━━━━━ SOURCE RECORDS ━━━━━
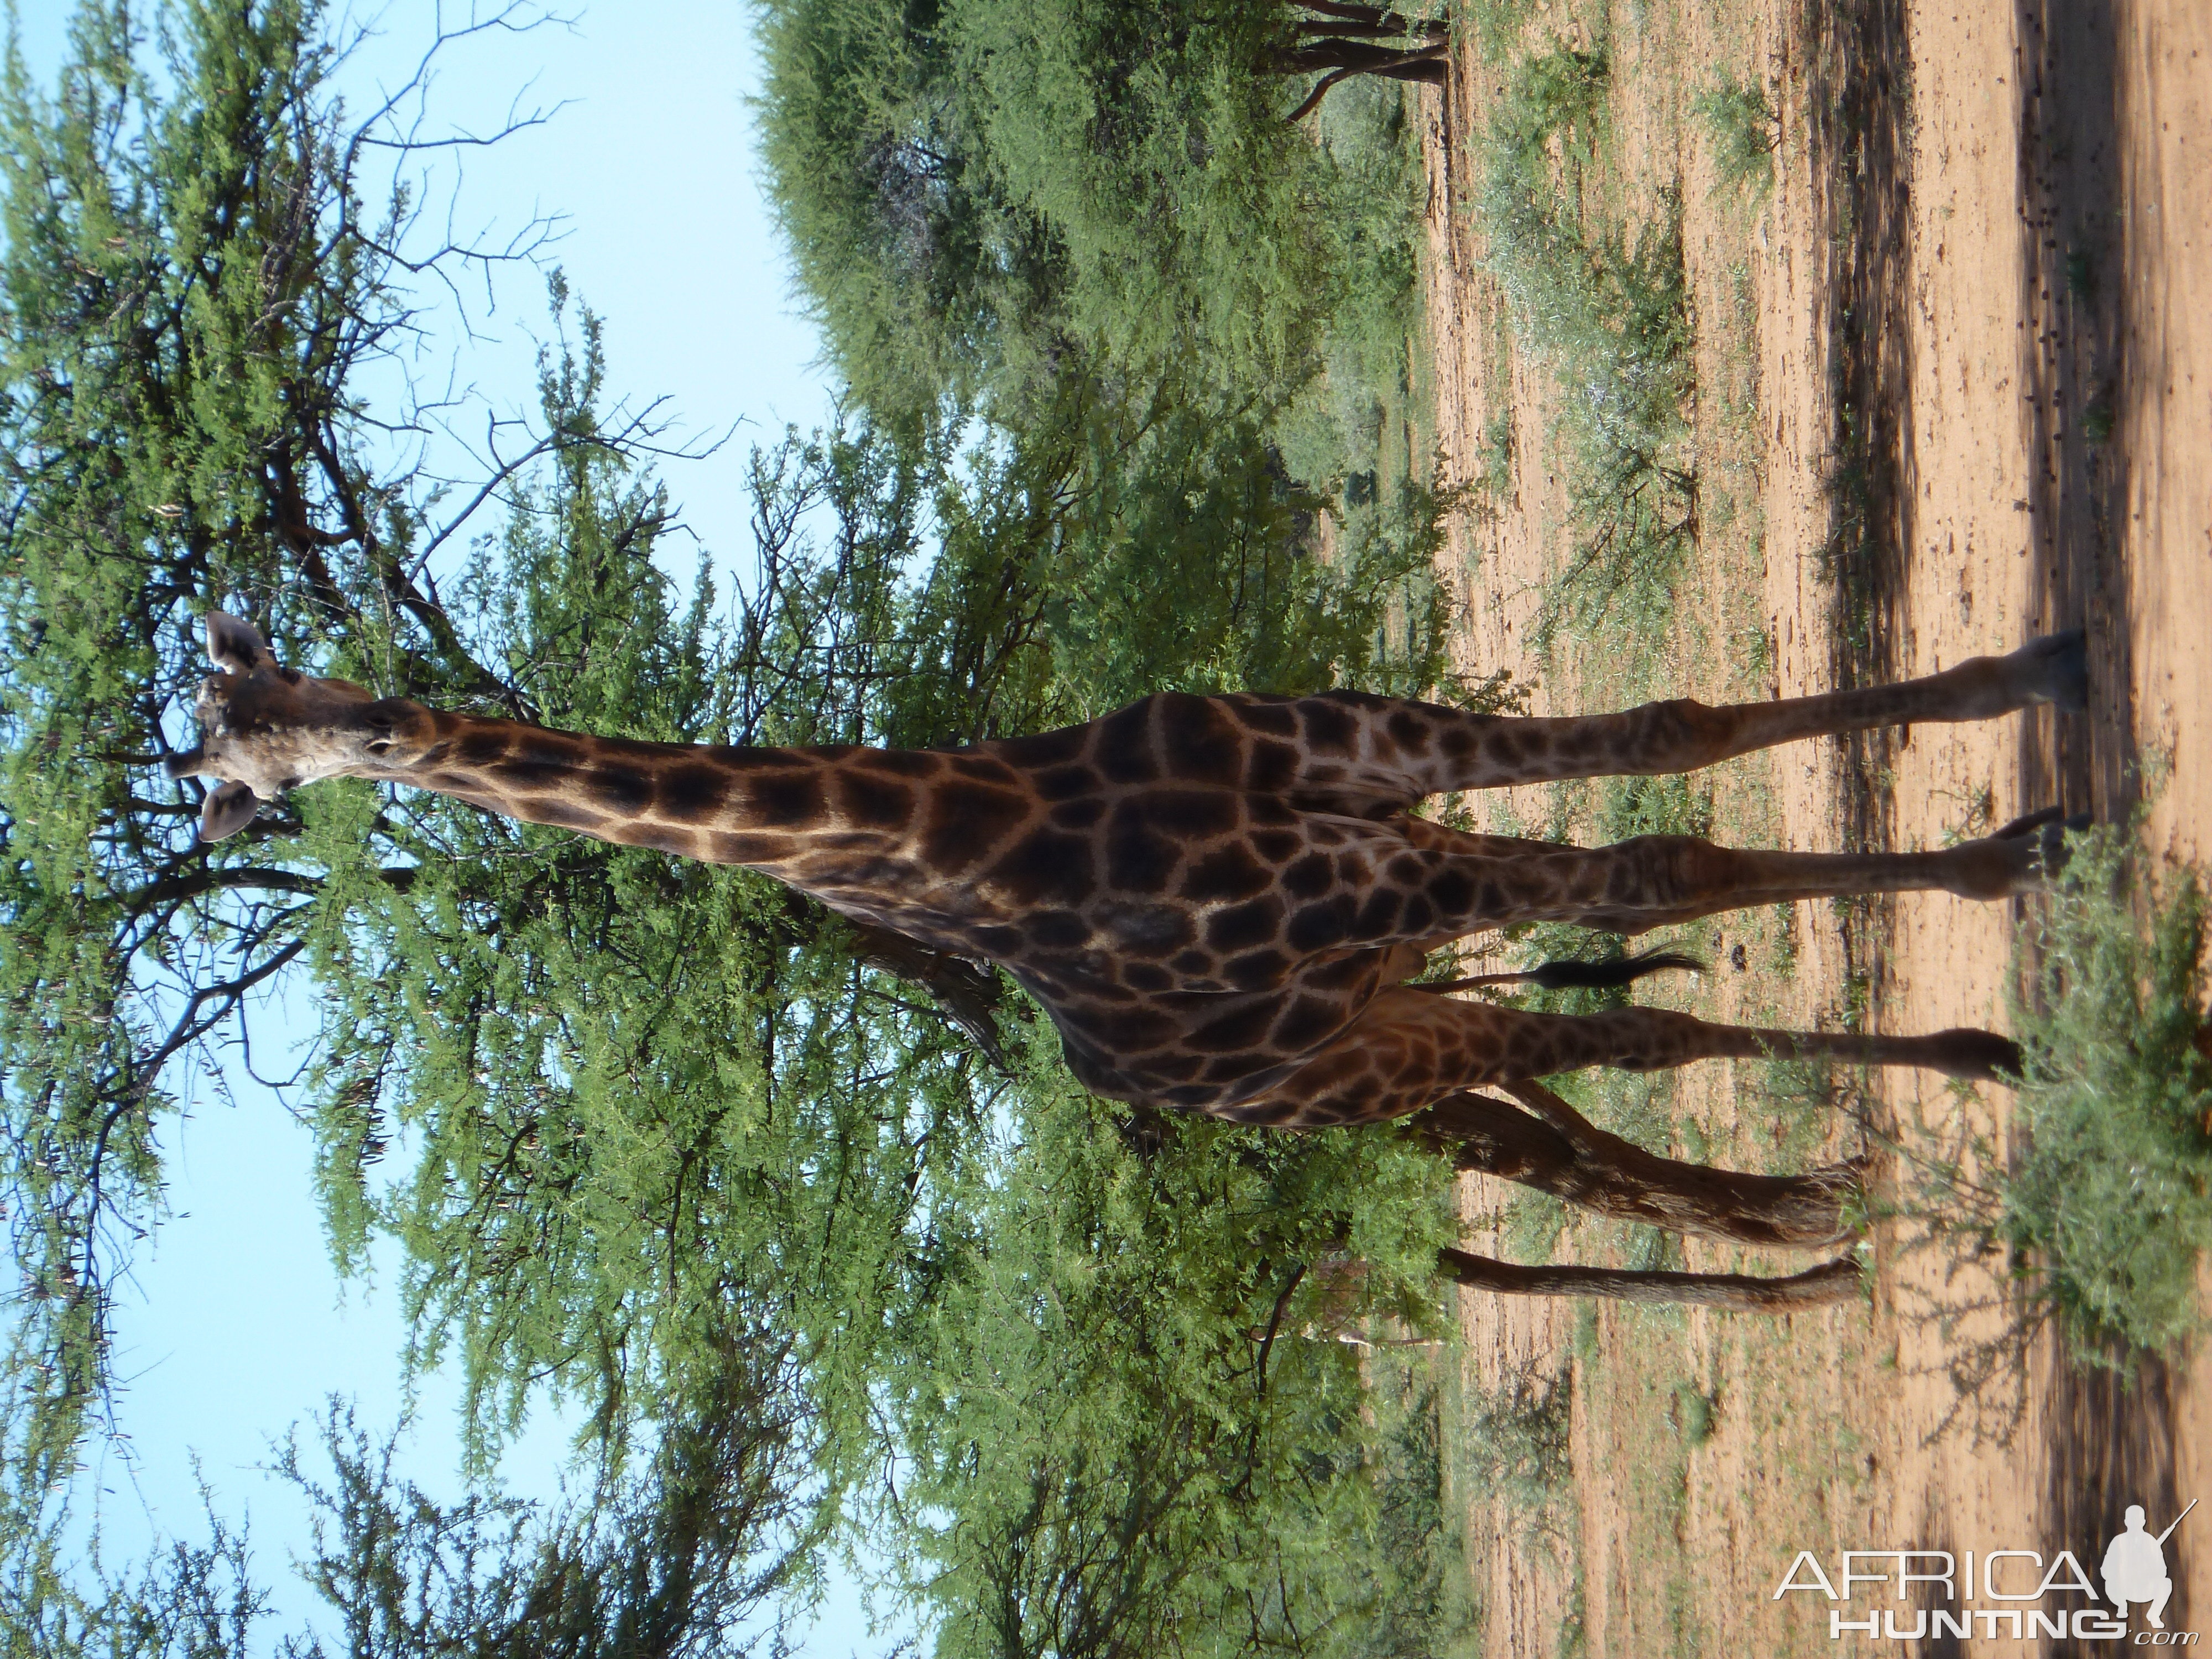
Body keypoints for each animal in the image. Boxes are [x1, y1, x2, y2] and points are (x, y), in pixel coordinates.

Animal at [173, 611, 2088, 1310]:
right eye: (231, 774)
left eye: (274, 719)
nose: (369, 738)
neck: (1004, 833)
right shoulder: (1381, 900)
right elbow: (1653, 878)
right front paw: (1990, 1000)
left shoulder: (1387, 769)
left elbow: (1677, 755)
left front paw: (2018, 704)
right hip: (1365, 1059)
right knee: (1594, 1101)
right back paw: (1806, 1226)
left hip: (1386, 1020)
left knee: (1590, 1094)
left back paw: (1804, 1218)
━━━━━
• _WHAT TO DO_: The entries above are to be printed again word for word, with every picture removed.

• _SOLUTION FOR THIS PROBLEM_:
Body keypoints for each animal in the image. Boxes are [x1, y1, x2, y2] and points are (x, y), in pixel coordinates.

Animal at [173, 611, 2088, 1310]:
right eye: (231, 774)
left eye: (274, 719)
nose: (369, 738)
neck: (1004, 833)
right shoulder: (1381, 900)
right elbow: (1653, 878)
right front paw: (1990, 1000)
left shoulder: (1387, 769)
left elbow: (1677, 755)
left front paw: (2018, 704)
right hip: (1365, 1059)
right knee: (1594, 1101)
right back paw: (1806, 1226)
left hip: (1386, 1020)
left knee: (1590, 1094)
left back paw: (1804, 1218)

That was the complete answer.